Sentimen Positif Saham FILM

Saham PT MD Pictures Tbk. (FILM) ditutup naik 13,56% menuju harga Rp402 per saham walau bursa saham mengalami koreksi cukup dalam. FILM berhasil naik di tengah Indeks Harga Saham Gabungan (IHSG) yang melorot ke bawah Rp6.000 pada Rabu 31 Maret 2021.

Kenaikan harga saham terjadi bersama dengan rencana Kementerian BUMN mengubah Perum Produksi Film Negara menjadi lembaga pembiayaan untuk industri perfilman. Aksi beli saham FILM hari ini oleh investor Asing dan lokal terjadi bersamaan dengan rencana Kementerian BUMN untuk menggenjot bisnis perfilman di dalam negeri.

Hasilnya saham ini mendapatkan sentimen positif yang cukup signifikan sehingga menjadi salah satu bintang utama di pasar yang kesulitan. Sentimen positif ini nampaknya akan bertahan dalam jangka panjang akibat adanya potensi ketertarikan lebih dalam oleh pemerintah.

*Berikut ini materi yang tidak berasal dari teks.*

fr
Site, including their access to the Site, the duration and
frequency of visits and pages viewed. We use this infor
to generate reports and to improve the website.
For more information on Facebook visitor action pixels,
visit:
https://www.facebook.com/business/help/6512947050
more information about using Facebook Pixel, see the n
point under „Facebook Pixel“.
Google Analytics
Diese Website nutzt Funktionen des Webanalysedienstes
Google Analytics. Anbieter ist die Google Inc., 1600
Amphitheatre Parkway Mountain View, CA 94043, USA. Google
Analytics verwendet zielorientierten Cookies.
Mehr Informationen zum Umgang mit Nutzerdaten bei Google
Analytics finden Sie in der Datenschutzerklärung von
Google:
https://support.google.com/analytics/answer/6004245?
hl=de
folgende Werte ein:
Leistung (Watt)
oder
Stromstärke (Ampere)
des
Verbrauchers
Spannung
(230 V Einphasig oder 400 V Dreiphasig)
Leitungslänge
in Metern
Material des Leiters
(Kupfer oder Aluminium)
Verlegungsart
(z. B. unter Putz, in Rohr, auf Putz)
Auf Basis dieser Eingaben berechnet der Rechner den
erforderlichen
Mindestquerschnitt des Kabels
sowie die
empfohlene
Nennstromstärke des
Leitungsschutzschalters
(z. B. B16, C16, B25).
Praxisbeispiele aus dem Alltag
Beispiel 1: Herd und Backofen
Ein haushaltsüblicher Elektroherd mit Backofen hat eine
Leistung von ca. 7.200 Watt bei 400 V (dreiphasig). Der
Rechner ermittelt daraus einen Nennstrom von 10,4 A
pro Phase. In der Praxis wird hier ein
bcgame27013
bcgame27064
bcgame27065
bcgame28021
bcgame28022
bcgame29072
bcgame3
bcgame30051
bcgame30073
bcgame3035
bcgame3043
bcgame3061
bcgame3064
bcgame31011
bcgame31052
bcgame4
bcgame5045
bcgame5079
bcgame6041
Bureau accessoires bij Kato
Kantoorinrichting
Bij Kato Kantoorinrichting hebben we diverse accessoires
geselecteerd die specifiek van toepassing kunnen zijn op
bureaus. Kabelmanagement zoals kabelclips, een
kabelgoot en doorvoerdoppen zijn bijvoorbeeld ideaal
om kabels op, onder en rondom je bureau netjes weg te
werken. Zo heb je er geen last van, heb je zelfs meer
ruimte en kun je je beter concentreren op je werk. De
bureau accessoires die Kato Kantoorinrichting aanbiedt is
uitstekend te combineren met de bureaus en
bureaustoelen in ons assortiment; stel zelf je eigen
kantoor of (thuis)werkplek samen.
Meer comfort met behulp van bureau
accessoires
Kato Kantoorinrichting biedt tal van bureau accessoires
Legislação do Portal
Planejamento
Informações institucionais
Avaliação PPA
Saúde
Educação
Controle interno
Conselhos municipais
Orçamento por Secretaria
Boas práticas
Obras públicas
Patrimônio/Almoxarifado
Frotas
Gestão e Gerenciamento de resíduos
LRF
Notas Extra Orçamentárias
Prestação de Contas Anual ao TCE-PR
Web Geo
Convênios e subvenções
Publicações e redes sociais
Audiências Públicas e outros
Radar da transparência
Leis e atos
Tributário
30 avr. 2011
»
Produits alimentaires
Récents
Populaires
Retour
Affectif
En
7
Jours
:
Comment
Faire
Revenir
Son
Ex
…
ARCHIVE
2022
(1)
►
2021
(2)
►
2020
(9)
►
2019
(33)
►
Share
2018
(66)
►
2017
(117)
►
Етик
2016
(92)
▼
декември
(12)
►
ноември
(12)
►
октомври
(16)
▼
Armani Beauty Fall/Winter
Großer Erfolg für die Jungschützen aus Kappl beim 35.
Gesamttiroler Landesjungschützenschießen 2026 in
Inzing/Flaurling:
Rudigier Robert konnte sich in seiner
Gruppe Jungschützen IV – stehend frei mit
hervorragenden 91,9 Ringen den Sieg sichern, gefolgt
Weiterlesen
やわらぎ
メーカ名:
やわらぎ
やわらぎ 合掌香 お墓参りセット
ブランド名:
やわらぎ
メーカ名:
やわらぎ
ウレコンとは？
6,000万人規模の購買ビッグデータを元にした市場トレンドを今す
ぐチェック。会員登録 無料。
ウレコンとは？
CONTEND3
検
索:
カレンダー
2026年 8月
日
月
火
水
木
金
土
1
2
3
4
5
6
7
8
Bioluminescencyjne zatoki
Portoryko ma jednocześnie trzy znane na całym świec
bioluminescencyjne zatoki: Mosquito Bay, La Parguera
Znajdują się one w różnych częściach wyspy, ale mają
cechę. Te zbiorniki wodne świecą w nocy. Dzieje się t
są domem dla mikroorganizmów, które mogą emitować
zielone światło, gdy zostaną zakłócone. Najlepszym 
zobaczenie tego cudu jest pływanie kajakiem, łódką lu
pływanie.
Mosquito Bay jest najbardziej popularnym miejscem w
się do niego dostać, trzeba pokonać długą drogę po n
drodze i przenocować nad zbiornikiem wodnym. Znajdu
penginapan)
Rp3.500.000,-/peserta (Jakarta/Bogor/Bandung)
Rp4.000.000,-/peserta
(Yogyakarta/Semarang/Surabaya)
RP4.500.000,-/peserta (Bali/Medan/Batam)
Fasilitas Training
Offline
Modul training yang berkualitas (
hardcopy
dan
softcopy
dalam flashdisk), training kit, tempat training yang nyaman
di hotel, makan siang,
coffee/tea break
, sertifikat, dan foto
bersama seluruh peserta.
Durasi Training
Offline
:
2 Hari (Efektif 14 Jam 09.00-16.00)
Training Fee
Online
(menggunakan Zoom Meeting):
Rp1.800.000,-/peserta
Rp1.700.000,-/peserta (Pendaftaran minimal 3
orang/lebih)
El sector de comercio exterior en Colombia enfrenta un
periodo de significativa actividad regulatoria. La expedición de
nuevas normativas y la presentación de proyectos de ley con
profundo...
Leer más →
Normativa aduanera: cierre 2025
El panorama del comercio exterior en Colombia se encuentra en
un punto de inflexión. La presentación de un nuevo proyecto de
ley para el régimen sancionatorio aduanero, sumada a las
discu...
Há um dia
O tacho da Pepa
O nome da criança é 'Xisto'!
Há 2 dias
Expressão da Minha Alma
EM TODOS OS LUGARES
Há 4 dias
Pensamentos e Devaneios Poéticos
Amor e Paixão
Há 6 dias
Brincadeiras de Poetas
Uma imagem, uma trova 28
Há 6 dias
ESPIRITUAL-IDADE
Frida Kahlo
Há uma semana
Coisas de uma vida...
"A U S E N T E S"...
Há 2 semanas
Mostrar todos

Erick Thohir Menambah Dorongan Positif

Sebelumnya, Menteri BUMN, Erick Thohir, mengatakan pihaknya ingin mendorong bisnis perfilman dalam negeri. Hal itu akan dilakukan melalui Perum Produksi Film Negara (PFN).

Nantinya, PFN akan menggandeng sejumlah pihak yang bergerak dalam bisnis inti serupa. Model bisnis PFN akan diubah menjadi lembaga pembiayaan bagi industri perfilman Indonesia.

Baca juga: IHSG Rawan Terkoreksi, Sentimen Negatif Masih Banyak

Peran PFN ke depannya akan membantu perusahaan film swasta untuk produksi film atau konten yang akan didistribusikan ke pihak swasta. Erick Thohir menyatakan,

“PFN tidak bisa berdiri sendiri dan harus bersinergi dengan BUMN lain serta komunitas agar bisa bersaing di era digitalisasi saat ini,” ujarnya. Sementara itu, perusahaan film swasta yang sudah melantai di bursa saham saat ini hanyalah FILM.”

Oleh karena kabar ini, ada kemungkinan bahwa FILM akan menjadi bagian dari perusahaan yang dikelola oleh pemerintah. Sehingga, dengan adanya kabar tersebut, terdapat kabar positif yang ke depannya dapat mengangkat FILM lebih tinggi.

Saat ini mayoritas investor ritel terlihat lebih terbuka dengan mayoritas saham umum, seperti saham-saham LQ45 yang terbakar sentimen negatif. Oleh karena itu, FILM dapat menjadi salah satu alternatif untuk alokasi dalam beberapa waktu ke depan.